Mungkin rasa simpati yang tumbuh karena kejadian itu yang membuatnya melakukan ini. Cio membiarkan pikirannya terbang begitu saja, lalu menghampiri Nara.
"Siapa tahu lo butuh?" Cio memberikan minuman dan obat pereda nyeri it uke meja depan Nara. Nara cukup terkejut saat melihat Cio memberikannya jamu khusus untuk menstruasi dan Pereda nyeri yang memang untuk meredakan sakit kram perut yang biasanya diminum waktu dia sedang dalam periode bulanannya.
"Lo tahu soal barang-barang kaya gini?" ekspresi Nara tidak pernah bisa disembunyikan. Antara tidak percaya dan penasaran, membuat wajahnya begitu lucu di mata Cio.
"Gue punya adek cewek, makanya gue tahu. Gue bahkan tahu jenis-jenis pembalut, kalau lo penasaran." Cio terkekeh saat mendapati Nara yang lebih terkejut mendengar ucapan Cio yang terakhir.
"Lo ga malu gitu? Ya... Lo ngerti—"
"Ngga sih. Lagian gue di rumah tuh laki-laki sendiri, jadi gue harus belajar soal ini. Kasian kalo nyokap harus handel sendirian." Ucap Cio santai. Nara mengangguk memahami maksud Cio. "Lo biasanya minum kaya gini juga?" tanya Cio.
"Biasanya hari kedua tuh kaya mau mati sih. Kalo hari pertama gini, masih bisa gue toleransi sakitnya.
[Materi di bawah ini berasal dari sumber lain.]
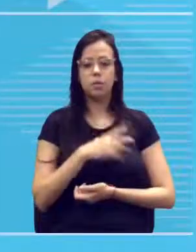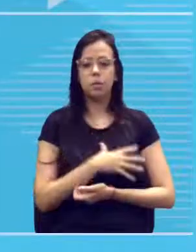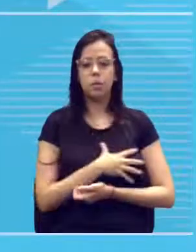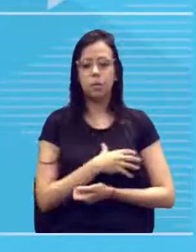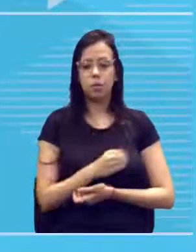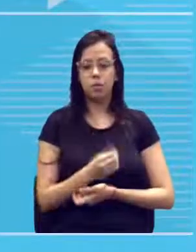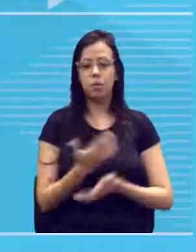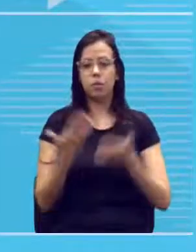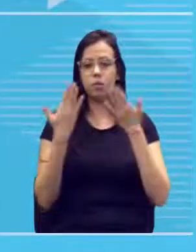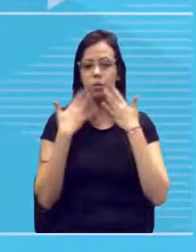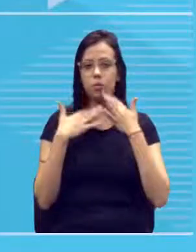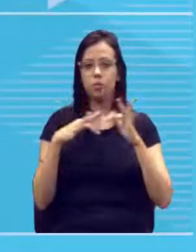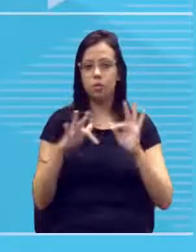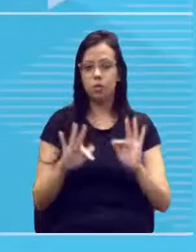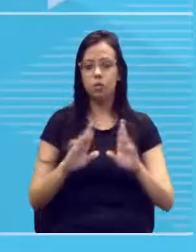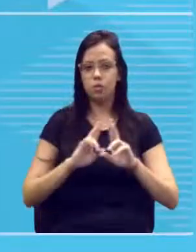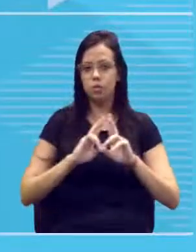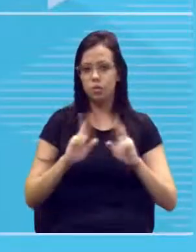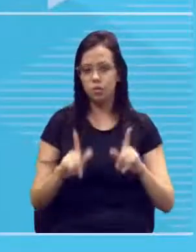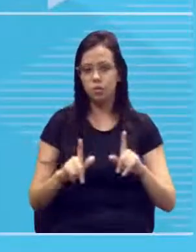fenotipicamente diferente.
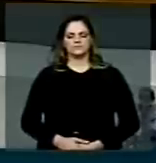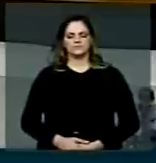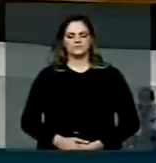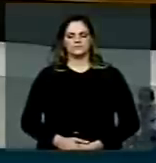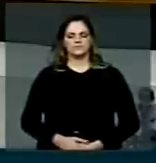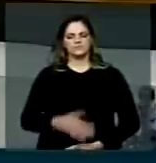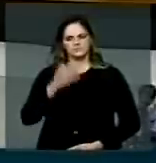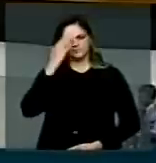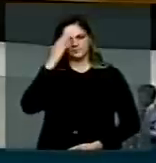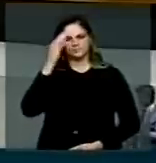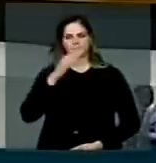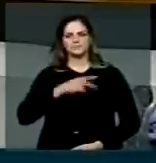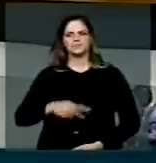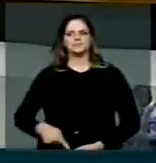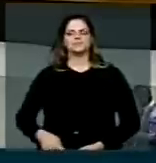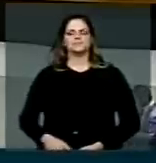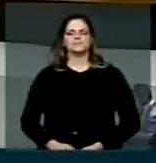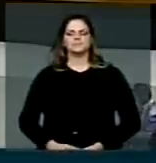Obrigado, Presidente.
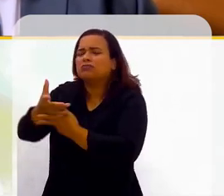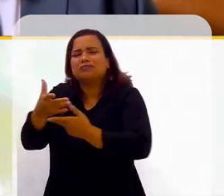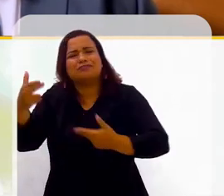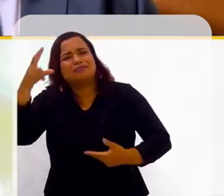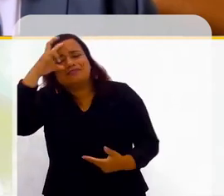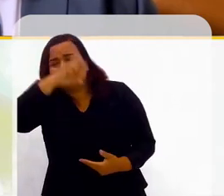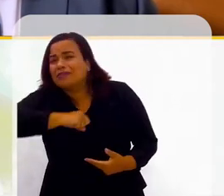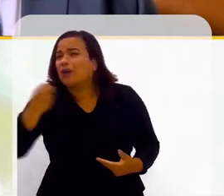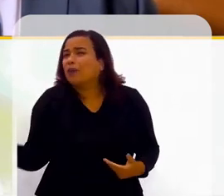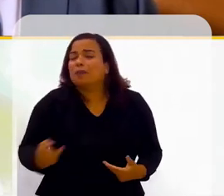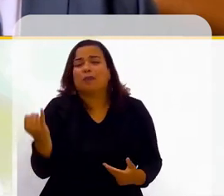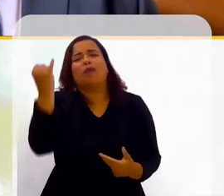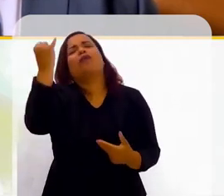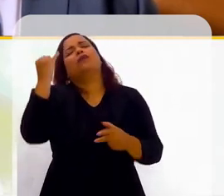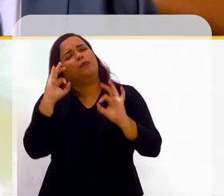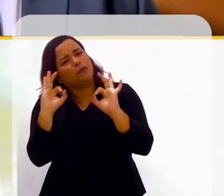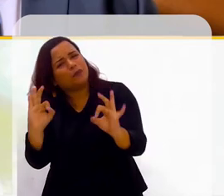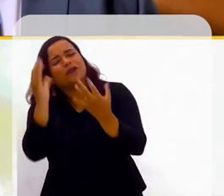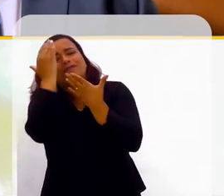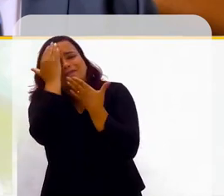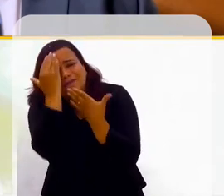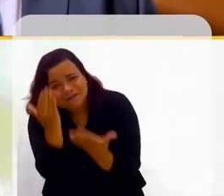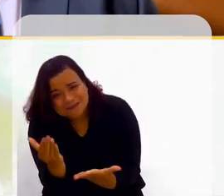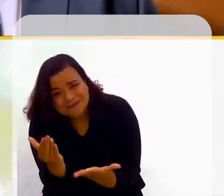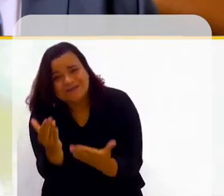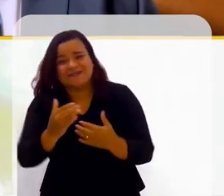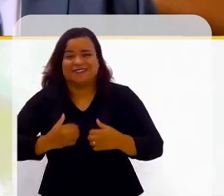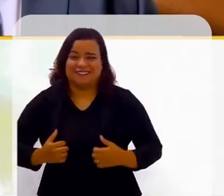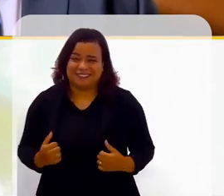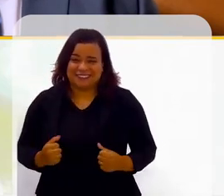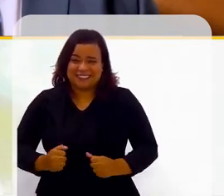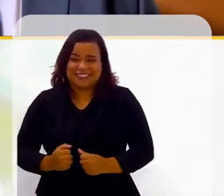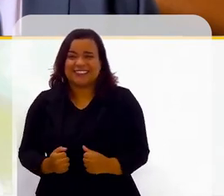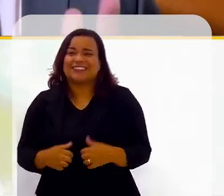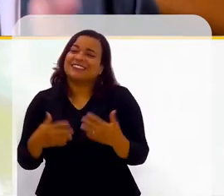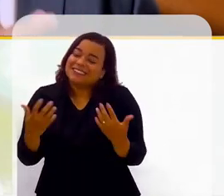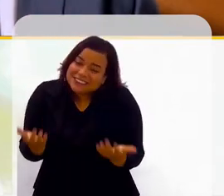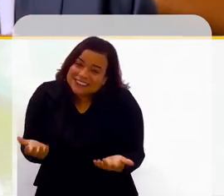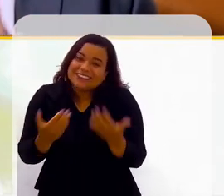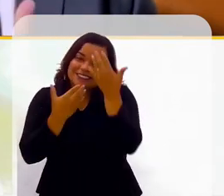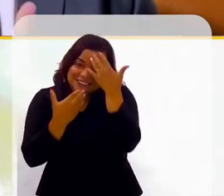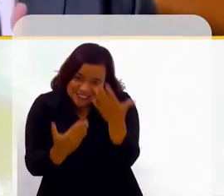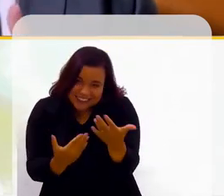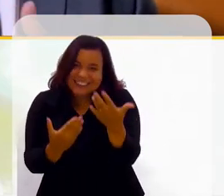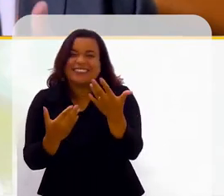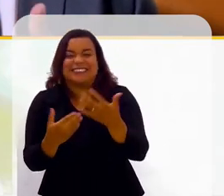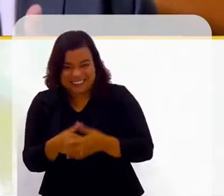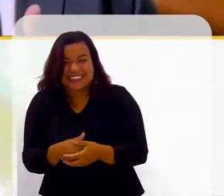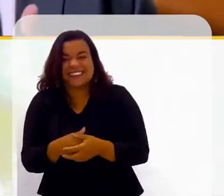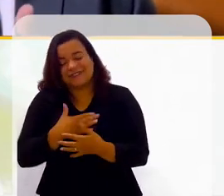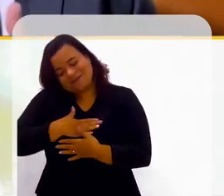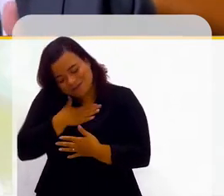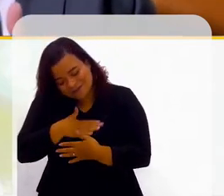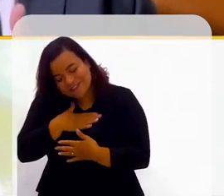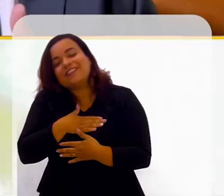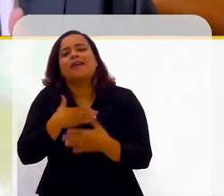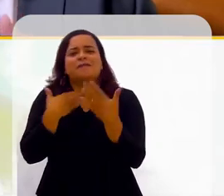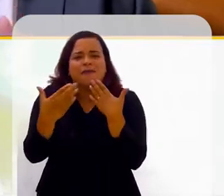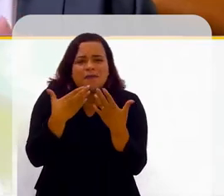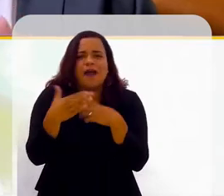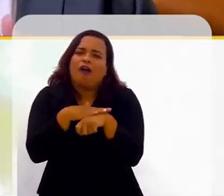vida preciosas. Então, eu só tenho a te agradecer. Bem, eu que agradeço. Foi um prazer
Untung besok libur, jadi gue bisa bebas rebahan di rumah." Nara menyengir saat membayangkan besok hari beratnya akan dilalui di rumah, bukan di sekolah. Senyuman Nara hilang saat dia baru menyadari bahwa dia baru saja membahas hal tabu dengan laki-laki yang bahkan baru akrab karena hal yang sama.
"Kenapa?" tanya Cio yang menyadari perubahan ekspresi Nara.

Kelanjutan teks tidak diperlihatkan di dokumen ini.